> [MATERIALS PROVIDED]

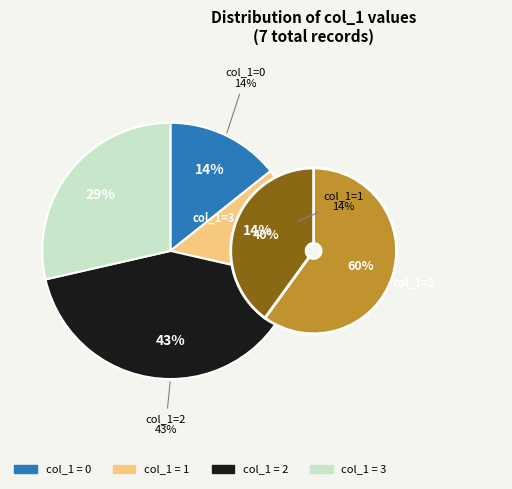

To the nearest percent, what portion does 1 represent?

14%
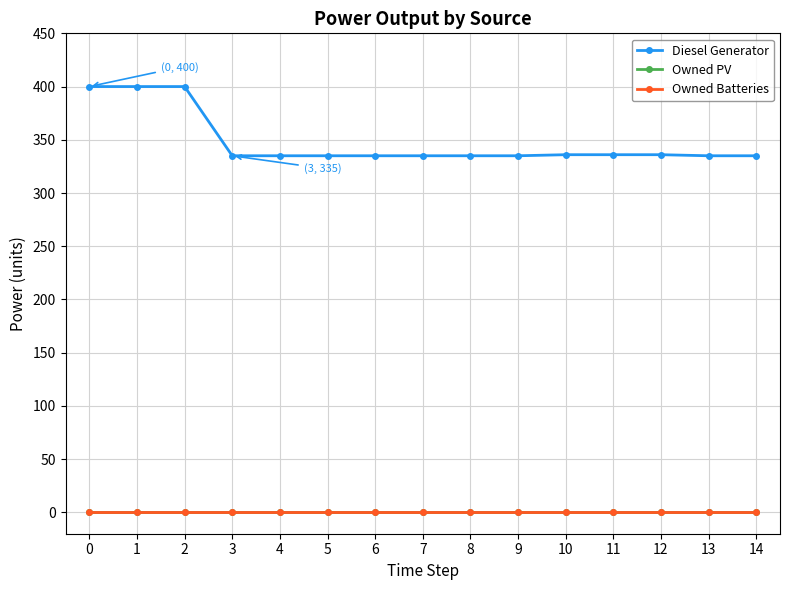

Rank the series at 5 from highest to lowest value.

Diesel Generator, Owned PV, Owned Batteries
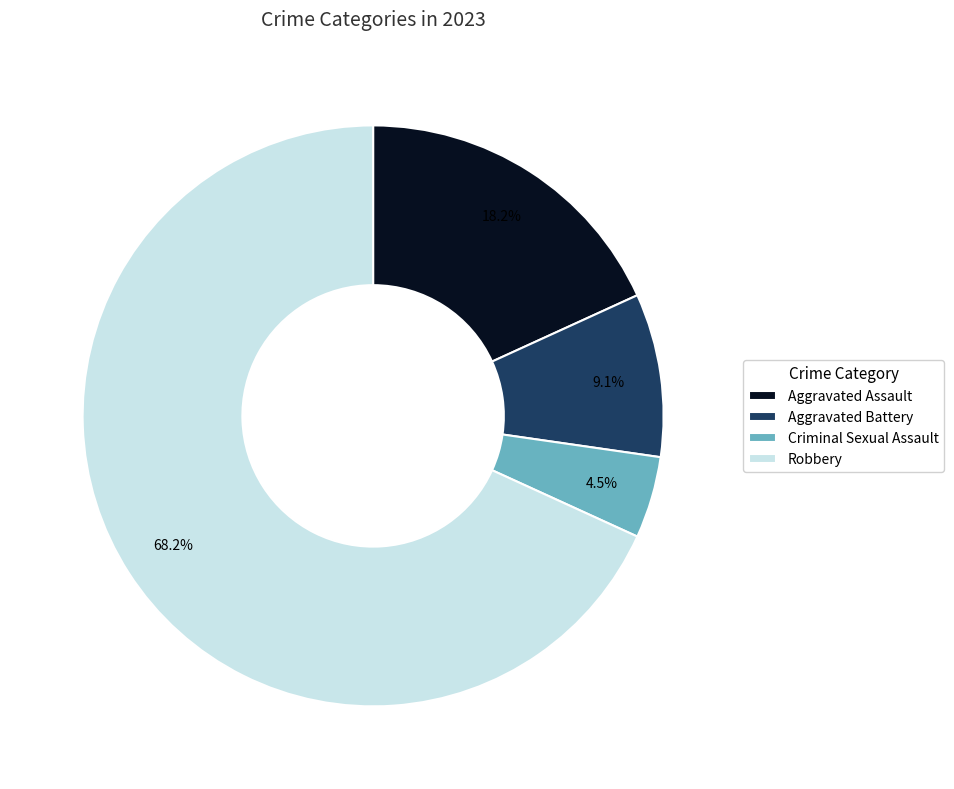

To the nearest percent, what is the combined percentage of Aggravated Battery and Robbery?

77%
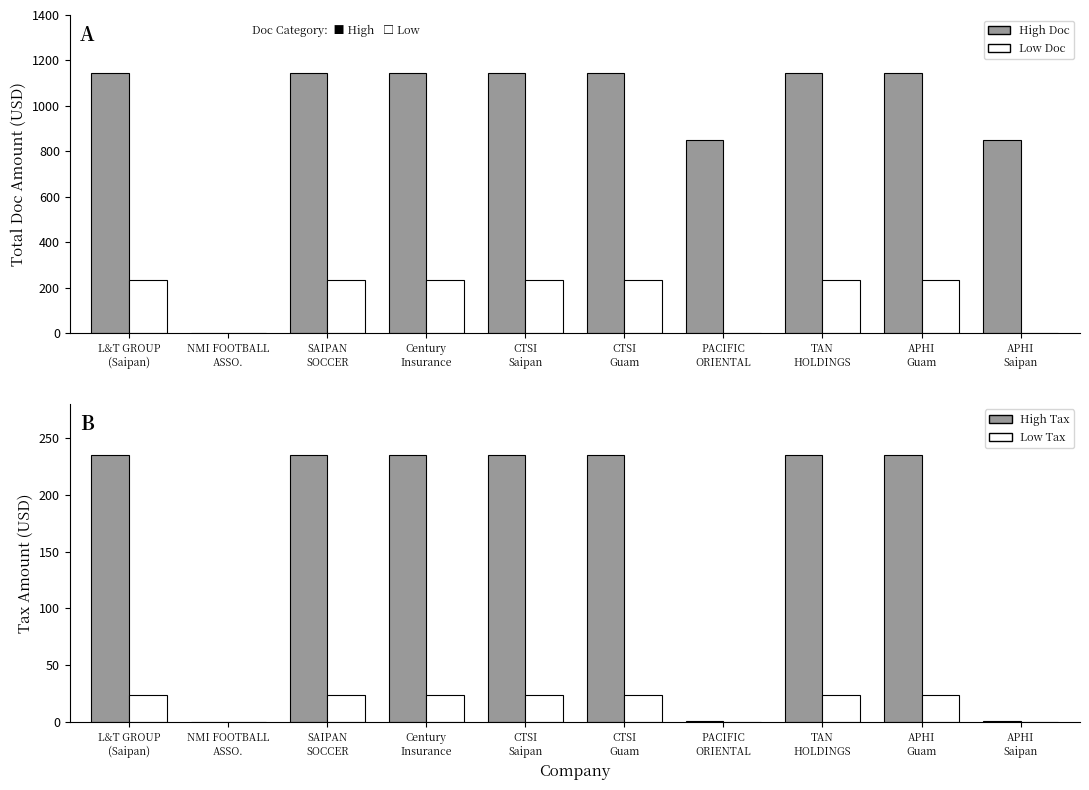

Is the value of Low Tax at CTSI
Guam greater than the value of High Tax at CTSI
Saipan?

No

> [JOB ITEM]
Put the lines above into a Markdown table with two columns, Row and Line, numbering the rows and skipping blank lines. Leave the pictures out.

> [SOLUTION TO THIS TASK]
| Row | Line |
|---|---|
| 1 | To the nearest percent, what portion does 1 represent? |
| 2 | 14% |
| 3 | Rank the series at 5 from highest to lowest value. |
| 4 | Diesel Generator, Owned PV, Owned Batteries |
| 5 | To the nearest percent, what is the combined percentage of Aggravated Battery and Robbery? |
| 6 | 77% |
| 7 | Is the value of Low Tax at CTSI |
| 8 | Guam greater than the value of High Tax at CTSI |
| 9 | Saipan? |
| 10 | No |